Like many freeway flyers, Jackson holds office hours in the classroom. But fashion courses at City take place at satellite campuses around the city, making it even more difficult to structure a schedule around a specific place.

“No one can do their best work under those circumstances,” the union's Messer said.

Not all adjuncts are freeway flyers. Unlike tenured professors, part-time faculty are often professionals who share their real-world experience. At City College, where practical, career-driven education is often emphasized, students can benefit from a teacher’s professional experience.  

Twenty-five years ago, the California legislature and community college board of governors approved AB 1725 to ensure a 75 percent ratio of tenure-tracked teachers. Considered a mechanism to involve faculty in the creation of college policies, it was never fully implemented. The UC system has managed to skirt around it, while many institutions simply pay fines to avoid the law.

But the money is no longer in the pot to pay that number of full-time faculty, Messer said.

College administrations are rarely eager to share numbers about part-time faculty.

“Throughout the country, college administrators, often with the collaboration of academic unions, have gone to great lengths to keep their increasing numbers of adjunct faculty secret from students, parents, legislators, accreditors, foundations and the public,” according to Keith Hoeller, an adjunct at Green River Community College in Auburn, Wash.

In their review of City College of San Francisco, the Accrediting Commission for Community and Junior Colleges did not discuss the pay and treatment of adjunct professors. In fact, their report indicated that there were too many full-timers at City. But they did compel part-time faculty members to participate in curricular planning, student learning outcomes and faculty evaluations.

“Colleges have been telling us they don’t have the money to pay part-time faculty to do this. Our response has been that they must do it,” ACCJC President Barbara Beno told the Chronicle of Higher Education in 2012. For a huge college like City, managing an army of part-timers is costly, and a lot of administrative work.

“It’s ironic that the community college system relies so heavily on part-timers, because it’s structured for full timers,” Jackson said. “It assumes your sense of place, your ability to stick around.”

Many teachers at City say the accreditation crisis has simply meant more work for them.
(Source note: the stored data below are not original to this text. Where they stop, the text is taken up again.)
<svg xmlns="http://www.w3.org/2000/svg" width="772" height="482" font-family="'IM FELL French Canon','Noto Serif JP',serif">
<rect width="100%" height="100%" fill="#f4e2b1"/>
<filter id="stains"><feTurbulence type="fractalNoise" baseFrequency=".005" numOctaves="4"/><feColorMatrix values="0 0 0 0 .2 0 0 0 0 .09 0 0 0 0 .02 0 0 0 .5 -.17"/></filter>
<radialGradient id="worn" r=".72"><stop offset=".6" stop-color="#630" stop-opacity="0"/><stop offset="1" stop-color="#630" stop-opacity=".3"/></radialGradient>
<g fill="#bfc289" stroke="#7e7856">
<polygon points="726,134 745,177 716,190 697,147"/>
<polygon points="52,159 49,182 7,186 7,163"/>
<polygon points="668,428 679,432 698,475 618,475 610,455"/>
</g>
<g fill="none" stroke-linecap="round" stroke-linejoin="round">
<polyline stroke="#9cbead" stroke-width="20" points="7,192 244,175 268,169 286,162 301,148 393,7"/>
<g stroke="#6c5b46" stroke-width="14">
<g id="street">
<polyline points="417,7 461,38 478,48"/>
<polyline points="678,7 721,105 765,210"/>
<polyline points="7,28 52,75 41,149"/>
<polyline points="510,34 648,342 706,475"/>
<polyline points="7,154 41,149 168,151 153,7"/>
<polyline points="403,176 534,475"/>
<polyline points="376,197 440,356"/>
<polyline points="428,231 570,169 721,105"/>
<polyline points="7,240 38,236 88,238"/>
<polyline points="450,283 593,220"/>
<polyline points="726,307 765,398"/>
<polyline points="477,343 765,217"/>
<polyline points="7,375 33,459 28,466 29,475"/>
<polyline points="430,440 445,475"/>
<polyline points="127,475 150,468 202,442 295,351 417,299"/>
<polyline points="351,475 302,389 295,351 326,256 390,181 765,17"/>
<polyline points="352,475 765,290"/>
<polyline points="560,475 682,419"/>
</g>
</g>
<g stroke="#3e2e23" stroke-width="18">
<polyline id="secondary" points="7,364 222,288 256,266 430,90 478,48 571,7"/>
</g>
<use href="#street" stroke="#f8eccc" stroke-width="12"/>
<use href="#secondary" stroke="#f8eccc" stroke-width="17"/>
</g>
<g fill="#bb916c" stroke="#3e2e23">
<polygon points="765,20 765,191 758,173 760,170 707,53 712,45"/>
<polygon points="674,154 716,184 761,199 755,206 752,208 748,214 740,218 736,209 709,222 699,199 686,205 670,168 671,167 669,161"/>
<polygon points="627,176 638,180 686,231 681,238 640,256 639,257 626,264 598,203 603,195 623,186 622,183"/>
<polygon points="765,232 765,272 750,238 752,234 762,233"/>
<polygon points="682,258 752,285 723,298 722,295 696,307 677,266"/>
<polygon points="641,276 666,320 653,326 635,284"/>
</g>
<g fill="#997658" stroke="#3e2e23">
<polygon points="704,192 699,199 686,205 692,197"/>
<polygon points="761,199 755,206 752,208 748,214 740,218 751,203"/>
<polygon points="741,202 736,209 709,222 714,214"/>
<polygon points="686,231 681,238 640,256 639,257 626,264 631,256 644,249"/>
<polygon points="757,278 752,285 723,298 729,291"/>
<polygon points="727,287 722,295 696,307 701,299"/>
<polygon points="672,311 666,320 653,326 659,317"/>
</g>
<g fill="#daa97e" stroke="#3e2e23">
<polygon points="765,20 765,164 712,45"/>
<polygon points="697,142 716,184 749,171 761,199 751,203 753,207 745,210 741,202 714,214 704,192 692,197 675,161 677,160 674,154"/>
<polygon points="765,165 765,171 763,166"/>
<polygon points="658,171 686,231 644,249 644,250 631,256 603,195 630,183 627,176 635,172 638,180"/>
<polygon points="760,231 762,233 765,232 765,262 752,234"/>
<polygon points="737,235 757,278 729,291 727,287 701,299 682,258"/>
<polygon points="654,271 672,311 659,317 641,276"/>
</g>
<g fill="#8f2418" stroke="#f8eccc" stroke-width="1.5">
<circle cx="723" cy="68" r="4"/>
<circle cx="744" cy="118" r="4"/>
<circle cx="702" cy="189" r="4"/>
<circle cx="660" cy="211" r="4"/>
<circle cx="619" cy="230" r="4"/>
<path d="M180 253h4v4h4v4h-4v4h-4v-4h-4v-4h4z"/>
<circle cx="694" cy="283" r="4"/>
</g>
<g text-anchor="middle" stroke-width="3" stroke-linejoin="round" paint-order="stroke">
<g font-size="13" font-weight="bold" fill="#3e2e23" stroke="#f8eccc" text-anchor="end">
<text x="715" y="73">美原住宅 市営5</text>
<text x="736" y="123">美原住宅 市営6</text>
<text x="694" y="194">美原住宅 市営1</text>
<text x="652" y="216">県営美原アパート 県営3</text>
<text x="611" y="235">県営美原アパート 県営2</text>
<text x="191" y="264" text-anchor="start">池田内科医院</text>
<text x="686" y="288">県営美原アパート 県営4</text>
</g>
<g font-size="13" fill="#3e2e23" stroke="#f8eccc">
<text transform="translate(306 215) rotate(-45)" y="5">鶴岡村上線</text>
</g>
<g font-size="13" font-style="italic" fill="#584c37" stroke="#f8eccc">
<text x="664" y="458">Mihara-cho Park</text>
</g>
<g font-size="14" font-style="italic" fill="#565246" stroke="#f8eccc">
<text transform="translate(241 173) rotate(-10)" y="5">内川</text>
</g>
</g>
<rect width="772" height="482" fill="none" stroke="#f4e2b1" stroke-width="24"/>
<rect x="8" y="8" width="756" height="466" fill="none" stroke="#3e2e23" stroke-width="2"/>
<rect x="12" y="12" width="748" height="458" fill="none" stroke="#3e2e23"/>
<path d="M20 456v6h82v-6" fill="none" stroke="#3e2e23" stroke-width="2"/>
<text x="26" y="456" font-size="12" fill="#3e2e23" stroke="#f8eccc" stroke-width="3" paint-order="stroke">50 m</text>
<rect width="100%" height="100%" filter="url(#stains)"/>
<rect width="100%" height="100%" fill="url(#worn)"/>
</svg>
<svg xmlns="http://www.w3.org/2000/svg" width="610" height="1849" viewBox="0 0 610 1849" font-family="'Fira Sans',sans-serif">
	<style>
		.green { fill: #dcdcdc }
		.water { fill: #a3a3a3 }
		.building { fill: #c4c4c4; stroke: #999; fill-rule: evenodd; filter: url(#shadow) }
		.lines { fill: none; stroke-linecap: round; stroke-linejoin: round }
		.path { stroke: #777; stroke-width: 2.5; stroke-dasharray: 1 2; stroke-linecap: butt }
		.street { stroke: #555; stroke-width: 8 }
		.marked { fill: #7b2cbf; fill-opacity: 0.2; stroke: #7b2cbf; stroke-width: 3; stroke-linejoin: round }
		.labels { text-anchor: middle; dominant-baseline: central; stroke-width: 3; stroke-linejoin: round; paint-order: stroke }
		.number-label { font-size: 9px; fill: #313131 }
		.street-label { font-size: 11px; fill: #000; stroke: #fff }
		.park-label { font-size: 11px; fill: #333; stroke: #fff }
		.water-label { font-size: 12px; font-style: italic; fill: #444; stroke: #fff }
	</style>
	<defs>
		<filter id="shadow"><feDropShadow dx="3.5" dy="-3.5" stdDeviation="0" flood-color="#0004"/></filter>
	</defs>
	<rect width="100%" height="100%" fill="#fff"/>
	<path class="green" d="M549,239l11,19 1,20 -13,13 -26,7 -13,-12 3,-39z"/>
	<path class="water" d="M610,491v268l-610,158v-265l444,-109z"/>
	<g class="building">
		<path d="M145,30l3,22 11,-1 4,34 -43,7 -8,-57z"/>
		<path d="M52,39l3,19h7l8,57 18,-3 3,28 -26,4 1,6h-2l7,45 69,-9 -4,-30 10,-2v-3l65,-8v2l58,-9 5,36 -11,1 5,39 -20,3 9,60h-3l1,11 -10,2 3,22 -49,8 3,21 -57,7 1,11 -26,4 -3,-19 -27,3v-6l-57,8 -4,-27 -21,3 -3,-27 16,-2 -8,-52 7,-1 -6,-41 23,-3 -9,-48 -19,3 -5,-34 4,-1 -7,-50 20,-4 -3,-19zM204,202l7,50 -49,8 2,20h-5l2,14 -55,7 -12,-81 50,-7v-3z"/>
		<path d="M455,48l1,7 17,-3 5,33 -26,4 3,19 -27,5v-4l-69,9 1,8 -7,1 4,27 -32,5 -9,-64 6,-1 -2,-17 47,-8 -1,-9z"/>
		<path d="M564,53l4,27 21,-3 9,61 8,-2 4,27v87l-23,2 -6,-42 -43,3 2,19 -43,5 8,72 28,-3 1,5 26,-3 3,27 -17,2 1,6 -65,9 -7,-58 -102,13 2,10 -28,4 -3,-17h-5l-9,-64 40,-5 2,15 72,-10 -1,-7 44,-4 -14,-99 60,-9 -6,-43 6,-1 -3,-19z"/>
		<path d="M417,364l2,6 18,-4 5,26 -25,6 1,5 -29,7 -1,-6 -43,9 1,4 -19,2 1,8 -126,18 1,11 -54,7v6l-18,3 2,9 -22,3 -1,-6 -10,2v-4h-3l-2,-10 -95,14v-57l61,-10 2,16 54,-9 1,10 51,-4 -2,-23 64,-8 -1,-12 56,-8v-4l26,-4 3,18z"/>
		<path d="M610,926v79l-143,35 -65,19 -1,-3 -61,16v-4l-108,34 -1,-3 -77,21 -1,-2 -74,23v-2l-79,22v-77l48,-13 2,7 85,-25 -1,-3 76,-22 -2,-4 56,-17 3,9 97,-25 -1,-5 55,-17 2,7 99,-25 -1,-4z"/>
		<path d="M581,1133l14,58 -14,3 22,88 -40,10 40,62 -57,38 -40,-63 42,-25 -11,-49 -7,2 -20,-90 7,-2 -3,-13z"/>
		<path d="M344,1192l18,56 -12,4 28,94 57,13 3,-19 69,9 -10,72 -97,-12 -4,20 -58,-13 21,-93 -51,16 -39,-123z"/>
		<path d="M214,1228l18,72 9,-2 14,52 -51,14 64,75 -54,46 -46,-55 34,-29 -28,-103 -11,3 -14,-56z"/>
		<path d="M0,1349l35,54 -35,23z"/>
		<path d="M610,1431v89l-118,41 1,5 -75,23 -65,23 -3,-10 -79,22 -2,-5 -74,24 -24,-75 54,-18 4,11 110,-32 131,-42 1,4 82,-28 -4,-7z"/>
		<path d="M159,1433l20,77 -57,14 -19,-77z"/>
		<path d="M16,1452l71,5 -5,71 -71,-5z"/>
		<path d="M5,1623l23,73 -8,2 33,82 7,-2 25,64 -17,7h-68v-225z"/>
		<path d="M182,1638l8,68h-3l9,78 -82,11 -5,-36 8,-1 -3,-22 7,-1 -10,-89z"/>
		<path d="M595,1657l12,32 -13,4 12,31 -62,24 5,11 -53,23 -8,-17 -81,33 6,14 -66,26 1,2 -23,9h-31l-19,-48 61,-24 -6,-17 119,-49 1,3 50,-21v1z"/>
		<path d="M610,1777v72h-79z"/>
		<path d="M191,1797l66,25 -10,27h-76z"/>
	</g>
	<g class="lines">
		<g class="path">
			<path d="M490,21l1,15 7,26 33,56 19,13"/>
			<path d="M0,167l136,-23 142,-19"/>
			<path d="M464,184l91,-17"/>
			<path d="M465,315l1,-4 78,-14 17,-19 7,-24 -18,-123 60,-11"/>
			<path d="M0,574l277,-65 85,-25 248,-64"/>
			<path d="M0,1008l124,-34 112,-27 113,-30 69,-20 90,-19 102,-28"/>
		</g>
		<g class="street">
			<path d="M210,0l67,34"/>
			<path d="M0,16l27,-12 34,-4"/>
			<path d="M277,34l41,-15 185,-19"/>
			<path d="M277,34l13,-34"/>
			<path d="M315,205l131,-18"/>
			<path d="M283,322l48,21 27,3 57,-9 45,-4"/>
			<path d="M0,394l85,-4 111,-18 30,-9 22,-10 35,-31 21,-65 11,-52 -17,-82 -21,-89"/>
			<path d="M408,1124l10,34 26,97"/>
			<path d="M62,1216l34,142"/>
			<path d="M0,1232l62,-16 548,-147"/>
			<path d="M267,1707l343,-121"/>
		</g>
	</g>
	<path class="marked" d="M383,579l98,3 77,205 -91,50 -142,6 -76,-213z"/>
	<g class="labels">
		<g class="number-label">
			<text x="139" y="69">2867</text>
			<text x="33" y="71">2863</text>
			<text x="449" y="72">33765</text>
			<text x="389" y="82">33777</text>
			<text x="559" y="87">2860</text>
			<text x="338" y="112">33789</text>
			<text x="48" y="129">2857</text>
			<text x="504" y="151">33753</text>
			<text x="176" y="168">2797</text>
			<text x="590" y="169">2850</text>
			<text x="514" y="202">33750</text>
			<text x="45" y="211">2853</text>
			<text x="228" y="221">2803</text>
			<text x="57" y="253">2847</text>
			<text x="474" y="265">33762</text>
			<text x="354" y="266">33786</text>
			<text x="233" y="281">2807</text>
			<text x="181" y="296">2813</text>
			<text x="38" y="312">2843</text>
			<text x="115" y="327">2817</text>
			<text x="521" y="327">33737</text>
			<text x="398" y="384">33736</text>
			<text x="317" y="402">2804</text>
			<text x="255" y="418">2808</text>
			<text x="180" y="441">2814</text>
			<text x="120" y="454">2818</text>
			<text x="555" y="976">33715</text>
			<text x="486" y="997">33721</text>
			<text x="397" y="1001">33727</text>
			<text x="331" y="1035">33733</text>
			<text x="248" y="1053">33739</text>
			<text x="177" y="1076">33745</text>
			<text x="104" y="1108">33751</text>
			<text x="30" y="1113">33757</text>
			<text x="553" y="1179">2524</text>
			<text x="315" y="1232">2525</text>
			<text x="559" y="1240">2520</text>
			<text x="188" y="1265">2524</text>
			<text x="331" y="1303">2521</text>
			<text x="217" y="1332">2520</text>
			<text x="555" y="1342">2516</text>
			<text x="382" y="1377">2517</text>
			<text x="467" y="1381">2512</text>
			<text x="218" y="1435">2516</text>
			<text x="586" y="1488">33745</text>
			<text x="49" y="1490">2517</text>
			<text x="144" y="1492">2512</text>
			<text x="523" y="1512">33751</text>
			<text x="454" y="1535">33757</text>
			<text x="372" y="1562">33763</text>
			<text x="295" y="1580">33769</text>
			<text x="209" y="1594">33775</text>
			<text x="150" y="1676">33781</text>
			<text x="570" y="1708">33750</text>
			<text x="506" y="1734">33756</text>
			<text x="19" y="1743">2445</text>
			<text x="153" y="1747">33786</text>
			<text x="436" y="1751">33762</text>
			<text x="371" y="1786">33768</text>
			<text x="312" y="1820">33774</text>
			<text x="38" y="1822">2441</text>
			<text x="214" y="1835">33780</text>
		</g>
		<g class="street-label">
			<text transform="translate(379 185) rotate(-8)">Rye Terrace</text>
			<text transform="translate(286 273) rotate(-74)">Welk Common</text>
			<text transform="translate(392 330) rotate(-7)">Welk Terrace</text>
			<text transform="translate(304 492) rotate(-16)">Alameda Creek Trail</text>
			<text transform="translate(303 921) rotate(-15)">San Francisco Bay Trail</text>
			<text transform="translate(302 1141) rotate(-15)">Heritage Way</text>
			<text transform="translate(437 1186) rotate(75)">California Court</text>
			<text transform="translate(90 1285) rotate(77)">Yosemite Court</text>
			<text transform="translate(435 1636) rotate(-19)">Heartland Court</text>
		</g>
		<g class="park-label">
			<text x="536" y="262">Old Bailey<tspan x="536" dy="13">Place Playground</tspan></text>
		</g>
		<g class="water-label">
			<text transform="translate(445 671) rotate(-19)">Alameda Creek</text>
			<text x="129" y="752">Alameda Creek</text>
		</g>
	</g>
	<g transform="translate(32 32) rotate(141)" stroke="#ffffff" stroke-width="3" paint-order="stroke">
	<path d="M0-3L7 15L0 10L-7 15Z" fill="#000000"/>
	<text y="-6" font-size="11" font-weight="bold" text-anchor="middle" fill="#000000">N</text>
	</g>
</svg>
“They’re demanding more of us,” Graham said. Many teachers find the new emphasis on student learning outcomes an extra burden. Teachers are also under pressure to create “attendance rosters,” which estimate how much time students spend on schoolwork outside of class.

This spring, Mary Faith Cerasoli staged a one-woman protest against the working conditions of adjuncts in Albany, NY. Cerasoli, who is homeless and finds little hope of overcoming mounting health care debts on a $22,000 annual salary, sparked a social media following when adjuncts across the country tweeted photos of themselves holding signs that read, “I am Mary Faith.”

“Adjuncting is the bridge to nowhere,” she told PBS. “I would never recommend becoming a professor to my students.”

After 38 years of freeway flying, Jackson would like nothing more than to teach full time. The fashion instructor has seen some progress for part-timers. Thanks to the teachers union, she now has a retirement plan.  

But she still makes less than a tenured teacher. She loses health benefits every summer and is forced to rely on unemployment. She’s laid off during the winter holiday season. And she’s never had a paid vacation.

Freeway flyers may cobble together enough jobs to work the equivalent of a full-time schedule, but that doesn’t mean they enjoy the same benefits.

“To make a living,” Jackson said, “I have to keep moving.”